Ich bin gerade dabei mit eine Virtual Box auf Ububut
zu installieren. Dazu habe ich die 

virtualbox-3.2_3.2.10-66523~Ubuntu~maverick_amd64

heruntergeladen, und wollte diese installieren.

Ich bekomme aber immer folgenden Fehler:

Fehler: Abhängigkeit kann nicht erfüllt werden: libc6 (>= 2.11)


Weiß da wer weiter?


----------



## sheel (31. Oktober 2010)

Dann lade die libc6 doch zuerst herunter und installiere sie zuerst.


----------



## deepthroat (1. November 2010)

Hi.

Welche Version von Ubuntu verwendest du denn? Du hast dort die VirtualBox Version für Maverick (Ubuntu 10.10) runtergeladen...
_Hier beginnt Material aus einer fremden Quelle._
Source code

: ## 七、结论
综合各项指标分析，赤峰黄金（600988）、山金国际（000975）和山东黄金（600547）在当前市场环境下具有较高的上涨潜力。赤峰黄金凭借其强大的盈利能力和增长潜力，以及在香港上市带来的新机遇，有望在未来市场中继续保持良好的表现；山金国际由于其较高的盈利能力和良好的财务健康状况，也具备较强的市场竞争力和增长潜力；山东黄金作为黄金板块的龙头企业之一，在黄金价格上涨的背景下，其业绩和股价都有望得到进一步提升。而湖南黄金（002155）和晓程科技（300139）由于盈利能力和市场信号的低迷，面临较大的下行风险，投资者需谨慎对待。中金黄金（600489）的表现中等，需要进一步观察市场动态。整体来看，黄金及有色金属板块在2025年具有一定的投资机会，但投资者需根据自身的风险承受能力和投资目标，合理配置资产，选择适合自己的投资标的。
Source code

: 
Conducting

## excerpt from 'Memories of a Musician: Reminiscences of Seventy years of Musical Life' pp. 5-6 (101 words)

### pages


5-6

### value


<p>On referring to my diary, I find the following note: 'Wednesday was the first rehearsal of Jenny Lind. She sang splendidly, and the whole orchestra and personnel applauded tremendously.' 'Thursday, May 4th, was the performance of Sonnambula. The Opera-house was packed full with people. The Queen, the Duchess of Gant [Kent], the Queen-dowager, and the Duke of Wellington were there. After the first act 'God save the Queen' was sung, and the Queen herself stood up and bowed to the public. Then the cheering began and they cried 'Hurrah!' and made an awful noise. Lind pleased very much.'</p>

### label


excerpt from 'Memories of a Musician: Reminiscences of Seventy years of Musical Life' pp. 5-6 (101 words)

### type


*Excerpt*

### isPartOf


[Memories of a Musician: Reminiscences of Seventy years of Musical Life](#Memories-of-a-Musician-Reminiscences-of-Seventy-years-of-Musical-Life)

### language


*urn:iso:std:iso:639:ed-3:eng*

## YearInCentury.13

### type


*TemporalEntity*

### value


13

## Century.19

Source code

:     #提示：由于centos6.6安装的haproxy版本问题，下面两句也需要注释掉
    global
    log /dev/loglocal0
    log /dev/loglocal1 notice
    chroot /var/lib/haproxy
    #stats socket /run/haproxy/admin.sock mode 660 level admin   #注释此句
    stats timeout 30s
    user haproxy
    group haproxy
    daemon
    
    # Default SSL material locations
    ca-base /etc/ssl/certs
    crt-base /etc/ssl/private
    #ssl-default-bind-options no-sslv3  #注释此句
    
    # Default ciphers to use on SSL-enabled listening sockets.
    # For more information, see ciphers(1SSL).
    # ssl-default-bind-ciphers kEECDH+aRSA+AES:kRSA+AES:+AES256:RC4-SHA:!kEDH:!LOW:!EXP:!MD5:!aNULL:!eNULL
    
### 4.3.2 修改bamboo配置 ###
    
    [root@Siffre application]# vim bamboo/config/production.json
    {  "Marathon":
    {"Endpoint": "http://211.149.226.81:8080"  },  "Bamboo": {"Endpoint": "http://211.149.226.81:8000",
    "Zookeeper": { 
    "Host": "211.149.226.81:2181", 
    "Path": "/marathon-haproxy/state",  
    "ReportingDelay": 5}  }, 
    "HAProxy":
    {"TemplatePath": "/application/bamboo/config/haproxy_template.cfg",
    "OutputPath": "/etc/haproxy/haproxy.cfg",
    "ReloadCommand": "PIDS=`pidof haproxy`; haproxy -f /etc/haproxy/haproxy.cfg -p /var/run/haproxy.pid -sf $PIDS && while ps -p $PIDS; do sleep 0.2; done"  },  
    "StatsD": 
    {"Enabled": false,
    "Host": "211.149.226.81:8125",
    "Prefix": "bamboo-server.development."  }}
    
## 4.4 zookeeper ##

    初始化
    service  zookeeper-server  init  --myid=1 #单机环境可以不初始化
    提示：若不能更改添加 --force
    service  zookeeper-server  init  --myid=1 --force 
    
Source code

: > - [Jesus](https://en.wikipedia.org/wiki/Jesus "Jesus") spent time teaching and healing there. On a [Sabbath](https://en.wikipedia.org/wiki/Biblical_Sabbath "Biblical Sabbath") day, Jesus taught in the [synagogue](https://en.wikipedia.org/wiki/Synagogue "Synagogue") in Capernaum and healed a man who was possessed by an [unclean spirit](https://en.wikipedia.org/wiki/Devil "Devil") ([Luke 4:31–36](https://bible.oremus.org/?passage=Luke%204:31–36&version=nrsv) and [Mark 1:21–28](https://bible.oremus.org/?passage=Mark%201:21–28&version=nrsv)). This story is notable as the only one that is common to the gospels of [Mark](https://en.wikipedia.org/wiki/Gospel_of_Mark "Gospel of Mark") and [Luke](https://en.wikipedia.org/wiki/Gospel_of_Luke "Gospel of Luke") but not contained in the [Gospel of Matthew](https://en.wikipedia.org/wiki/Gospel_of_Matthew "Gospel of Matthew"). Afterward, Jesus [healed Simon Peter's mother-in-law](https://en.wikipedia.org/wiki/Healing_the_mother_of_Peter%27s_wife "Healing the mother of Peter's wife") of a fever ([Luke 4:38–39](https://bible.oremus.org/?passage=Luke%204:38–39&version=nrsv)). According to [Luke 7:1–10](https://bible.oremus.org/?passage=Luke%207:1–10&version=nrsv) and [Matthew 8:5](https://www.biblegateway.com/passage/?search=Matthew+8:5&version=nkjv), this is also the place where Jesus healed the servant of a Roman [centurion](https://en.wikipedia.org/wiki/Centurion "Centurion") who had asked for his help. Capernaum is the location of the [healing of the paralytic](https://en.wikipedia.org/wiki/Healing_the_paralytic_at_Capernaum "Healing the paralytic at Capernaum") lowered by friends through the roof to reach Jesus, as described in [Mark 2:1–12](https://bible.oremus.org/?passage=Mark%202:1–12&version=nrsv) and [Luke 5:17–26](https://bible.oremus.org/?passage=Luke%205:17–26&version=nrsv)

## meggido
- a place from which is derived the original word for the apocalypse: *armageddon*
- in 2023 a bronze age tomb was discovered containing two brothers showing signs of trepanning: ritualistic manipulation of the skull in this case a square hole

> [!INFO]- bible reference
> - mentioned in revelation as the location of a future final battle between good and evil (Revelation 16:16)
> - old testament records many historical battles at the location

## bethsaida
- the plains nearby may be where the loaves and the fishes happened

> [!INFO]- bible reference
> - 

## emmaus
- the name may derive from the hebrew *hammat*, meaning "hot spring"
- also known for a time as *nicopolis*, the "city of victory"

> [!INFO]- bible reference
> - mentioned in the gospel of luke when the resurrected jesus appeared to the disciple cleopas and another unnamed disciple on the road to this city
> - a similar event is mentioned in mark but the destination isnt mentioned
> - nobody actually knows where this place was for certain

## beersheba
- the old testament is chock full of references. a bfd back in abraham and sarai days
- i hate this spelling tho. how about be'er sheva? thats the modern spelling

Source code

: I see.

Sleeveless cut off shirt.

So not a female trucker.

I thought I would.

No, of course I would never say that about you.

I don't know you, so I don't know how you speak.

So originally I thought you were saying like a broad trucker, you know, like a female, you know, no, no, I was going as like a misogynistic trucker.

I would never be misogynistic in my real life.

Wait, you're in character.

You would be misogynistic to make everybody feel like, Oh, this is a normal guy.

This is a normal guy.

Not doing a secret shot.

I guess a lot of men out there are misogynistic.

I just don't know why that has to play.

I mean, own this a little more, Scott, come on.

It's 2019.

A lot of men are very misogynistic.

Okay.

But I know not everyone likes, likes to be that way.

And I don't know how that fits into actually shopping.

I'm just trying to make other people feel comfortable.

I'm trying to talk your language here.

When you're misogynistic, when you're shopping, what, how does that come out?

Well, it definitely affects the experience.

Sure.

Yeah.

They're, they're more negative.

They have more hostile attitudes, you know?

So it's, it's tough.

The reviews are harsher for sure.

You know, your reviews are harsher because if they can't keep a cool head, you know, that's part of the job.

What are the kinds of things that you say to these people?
Warum willst du denn die VirtualBox Version unbedingt per Hand installieren? Reicht dir die OSE Version aus den Ubuntu Repositories nicht aus? (siehe http://wiki.ubuntuusers.de/VirtualBox/Installation#VirtualBox-OSE-Open-Source-Edition)

Die libc6 ist auf jeden Fall schon installiert, aber offenbar zu alt. Installiere einfach eine VirtualBox Version die auch zu deinem System passt.

Gruß


----------